Sounds neat OP. Good luck out there.

As someone who has run a whole fuckload of anime inspired RPGs your problem seems to be the word salad doesn't have a simple hook at the start and so isn't memorable.

Boil it down to.a simple narration and introduce factions and backstory a bit at a time. My way is to have handouts for the players as a kind of glossary of stuff a character would know, and add to it. Makes it easier to help the group remember NPCs and speculate.

For example I ran a mecha campaign. There was a lot of backstory for those interested but I could sum it all up as "China and Japan are at war over alien tech found in an asteroid".

Likewise the Jojo-style game I ran - "You are members of superhero Interpol investigating an evil secret society called the Human League"

...is...is all this an Intro? Or thinly veiled "look at my cool setting...I have no friends to play with cause I chased em away"

I'll be honest here, i kinda zoned out on a second post and zoned in only in the end.

As said, start from something small, then go full autism with your worldbuilding when your players are hooked and invested.

If you start ANY form of media with long expisionary narration people are just go in to zone the fuck out.
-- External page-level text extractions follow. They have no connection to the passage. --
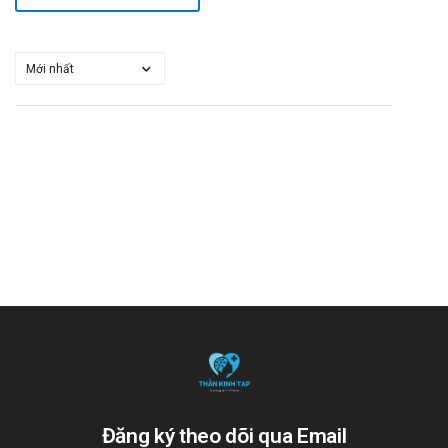
Đăng ký theo dõi qua Email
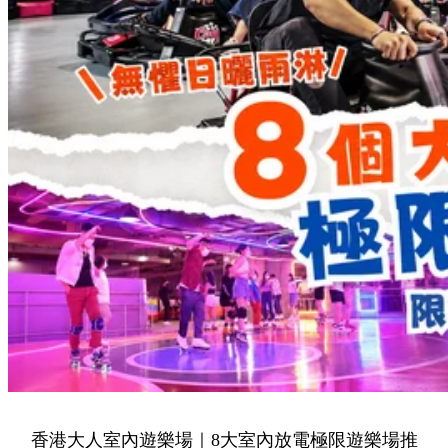
香港大人室內遊樂場｜8大室內放電極限遊樂場推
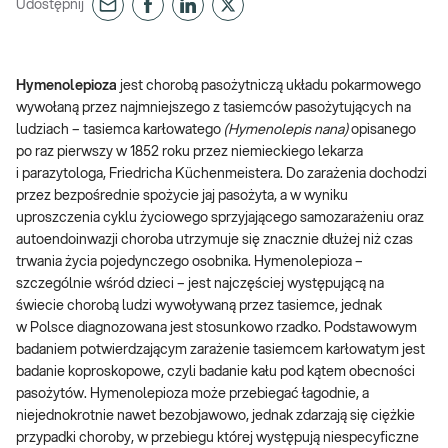
Udostępnij
Hymenolepioza
jest chorobą pasożytniczą układu pokarmowego
wywołaną przez najmniejszego z tasiemców pasożytujących na
ludziach – tasiemca karłowatego
(Hymenolepis nana)
opisanego
po raz pierwszy w 1852 roku przez niemieckiego lekarza
i parazytologa, Friedricha Küchenmeistera. Do zarażenia dochodzi
przez bezpośrednie spożycie jaj pasożyta, a w wyniku
uproszczenia cyklu życiowego sprzyjającego samozarażeniu oraz
autoendoinwazji choroba utrzymuje się znacznie dłużej niż czas
trwania życia pojedynczego osobnika. Hymenolepioza –
szczególnie wśród dzieci – jest najczęściej występującą na
świecie chorobą ludzi wywoływaną przez tasiemce, jednak
w Polsce diagnozowana jest stosunkowo rzadko. Podstawowym
badaniem potwierdzającym zarażenie tasiemcem karłowatym jest
badanie koproskopowe, czyli badanie kału pod kątem obecności
pasożytów. Hymenolepioza może przebiegać łagodnie, a
niejednokrotnie nawet bezobjawowo, jednak zdarzają się ciężkie
przypadki choroby, w przebiegu której występują niespecyficzne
It's the same for movies, tv, books, and yes, RPGs too. I got about three sentences in before I saw the length of your entire post and zoned the fuck out. Drop your players in somewhat cold, maybe with some brief setting explanation during char gen, then as things progress explain more and more.

I feel if you go for the big narration drop you just have to re-explain things once players are actually invested and asking questions. Your just end up answering questions that you've already answered, because none of them were paying attention to your ridculously long word vomit.

If I'm starting the players mid-action I usually give about 3-4 sentences to set the scene then quiet down my voice and say, "Now roll initiative". That gets people excited since they immediately get to interact with the game world. You can explain the enviroment then and the allies of the fight more as they take actions. Since the players know these descriptions will have a direct effect on them they'll actually care.